[Collected data]
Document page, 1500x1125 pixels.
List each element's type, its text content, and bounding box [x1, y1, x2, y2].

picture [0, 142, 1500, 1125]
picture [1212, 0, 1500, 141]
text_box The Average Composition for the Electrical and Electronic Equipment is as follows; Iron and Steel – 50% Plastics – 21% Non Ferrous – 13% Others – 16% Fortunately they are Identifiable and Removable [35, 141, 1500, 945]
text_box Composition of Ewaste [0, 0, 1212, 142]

JOB ITEM: Every entry should be given again exactly as written.

EXERCISE SOLUTION:
Document page, 1500x1125 pixels.
List each element's type, its text content, and bounding box [x1, y1, x2, y2].

picture [0, 142, 1500, 1125]
picture [1212, 0, 1500, 141]
text_box The Average Composition for the Electrical and Electronic Equipment is as follows; Iron and Steel – 50% Plastics – 21% Non Ferrous – 13% Others – 16% Fortunately they are Identifiable and Removable [35, 141, 1500, 945]
text_box Composition of Ewaste [0, 0, 1212, 142]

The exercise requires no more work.